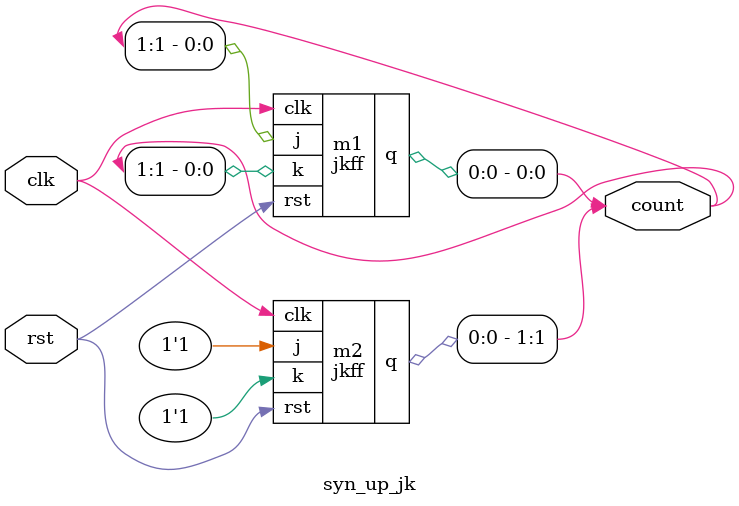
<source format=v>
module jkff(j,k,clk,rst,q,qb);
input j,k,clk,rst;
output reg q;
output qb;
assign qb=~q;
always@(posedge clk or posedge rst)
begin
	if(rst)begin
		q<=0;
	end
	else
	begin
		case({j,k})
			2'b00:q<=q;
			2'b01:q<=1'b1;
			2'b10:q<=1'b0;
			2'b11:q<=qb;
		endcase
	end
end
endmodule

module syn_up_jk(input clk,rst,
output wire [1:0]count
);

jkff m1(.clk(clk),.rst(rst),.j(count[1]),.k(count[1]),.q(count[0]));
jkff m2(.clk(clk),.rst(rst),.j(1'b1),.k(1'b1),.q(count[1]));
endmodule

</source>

- [What needs to be done] Which lines above include "input"? Show each of them by copying it.

- [Solution to this task]
input j,k,clk,rst;
module syn_up_jk(input clk,rst,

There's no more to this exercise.